Simülasyonlarına göre (aşağıdaki videoya bakın) bu şiddetli etki ana vücudu tamamen parçalamış olurdu. Zamanla, fragmanların çoğu Hygeia'ya yuvarlak şeklini vermek için birleşti, kalıntılar asteroitler olarak bozuldu. Asteroid kuşağında iki büyük cismin çarpıştığı bu tür bir olay, son 3-4 milyar yıl boyunca eşsiz bir olay olacaktı.

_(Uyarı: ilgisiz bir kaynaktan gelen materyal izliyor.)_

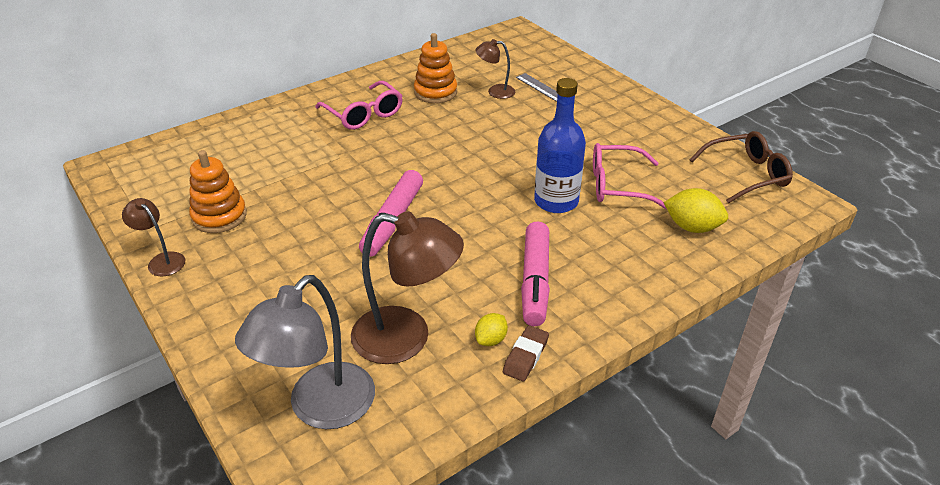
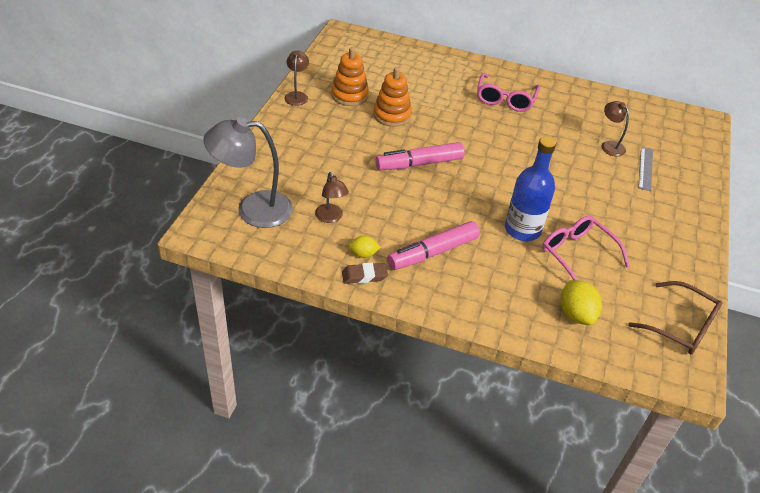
camera: 50 degrees right, 5 degrees up
brown lamp [351,211,464,364] -> brown lamp [315,172,349,223], size x0.51
orange stacking toy [414,33,457,103] -> orange stacking toy moved to [373,67,412,127]

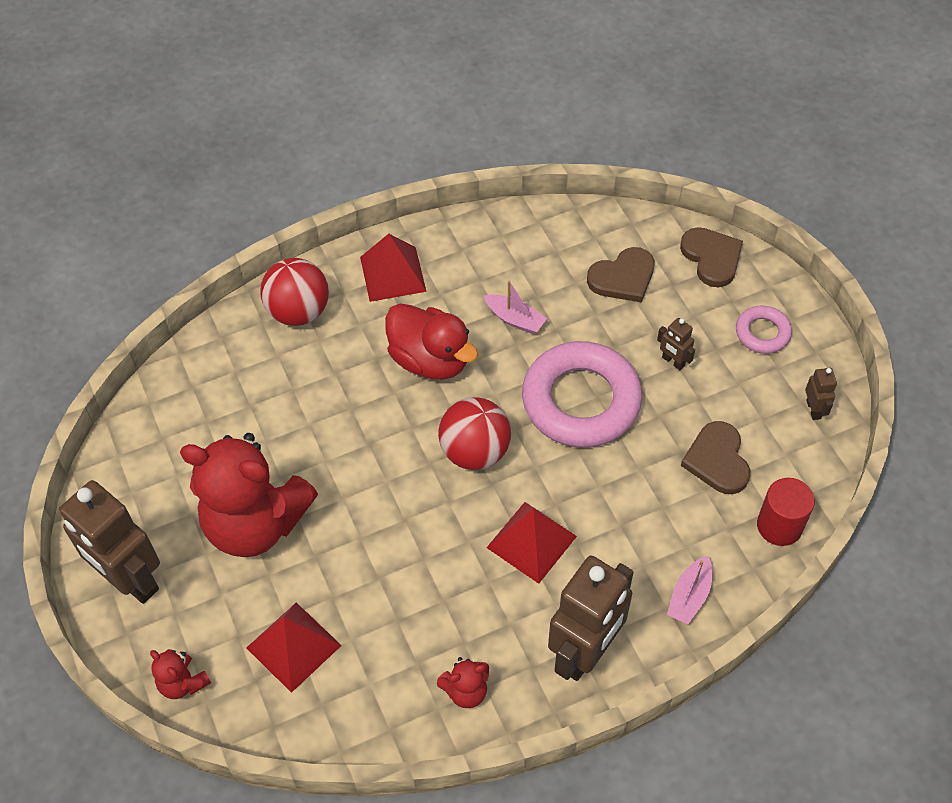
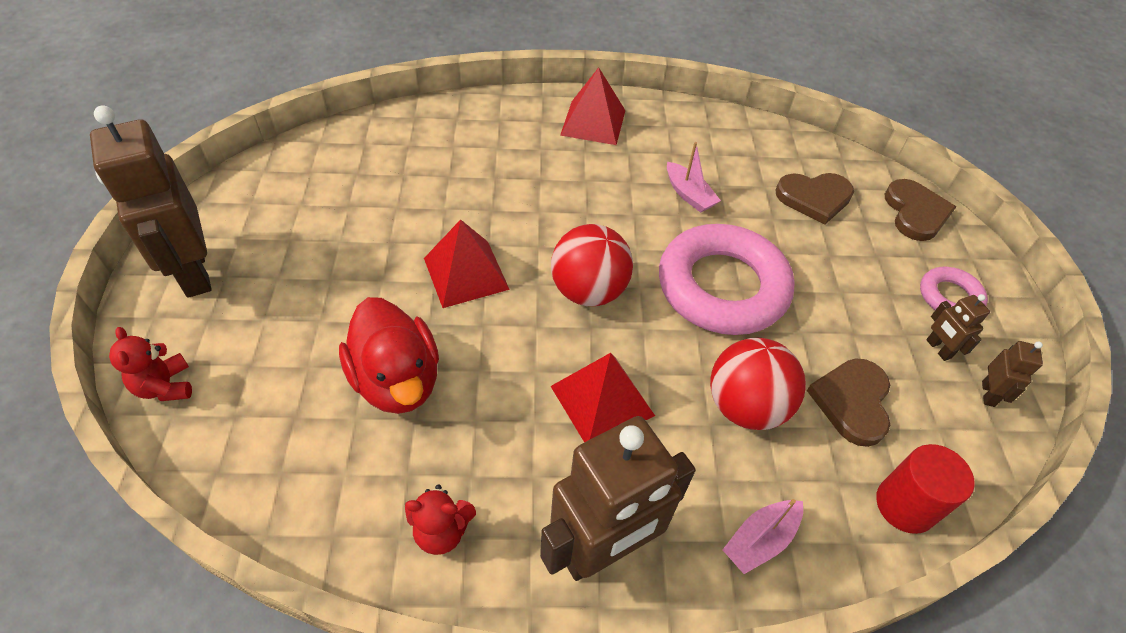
camera: 20 degrees right, 5 degrees down
red teddy bear [180,433,318,557] -> none
red pyramid [247,603,342,693] -> red pyramid moved to [424,219,510,308]
red ball [260,258,329,326] -> red ball moved to [710,338,806,430]
red duck [385,303,478,380] -> red duck moved to [339,297,439,414]
brown robot [657,318,695,370] -> brown robot moved to [926,294,990,361]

Bu bağlamda, bu son çalışma sadece başka bir cüce gezegen adayını ortaya çıkarmakla kalmadı, aynı zamanda Asteroid Kuşağı'nın zamanla nasıl evrimleştiğine dair ek ipuçları da sağladı. Bu tür ayrıntılı asteroit çalışmaları artık daha güçlü teleskopların ortaya çıkması ve sayısal hesaplamalardaki ilerlemeler sayesinde mümkün. Vernazza'nın dediği gibi:
“VLT ve yeni nesil adaptif optik enstrüman SPHERE sayesinde, şimdi Dünya merkezli ve gezegenler arası görev gözlemleri arasındaki boşluğu kapatarak ana kayış asteroitlerini benzeri görülmemiş bir çözünürlükte görüntülüyoruz..”
Uluslararası ekip, Centre National de la Recherche Scientifique (CNRS), SETI Enstitüsü'nün Carl Sagan Merkezi, ESA'nın Avrupa Uzay Araştırma ve Teknoloji Merkezi (ESTEC), NASA JPL, Avrupa Güney Gözlemevi (ESO), MIT ve birden fazla gözlemevi ve üniversite. Son zamanlarda bulgularını açıklayan çalışma dergide yayınlandı Doğa Astronomi.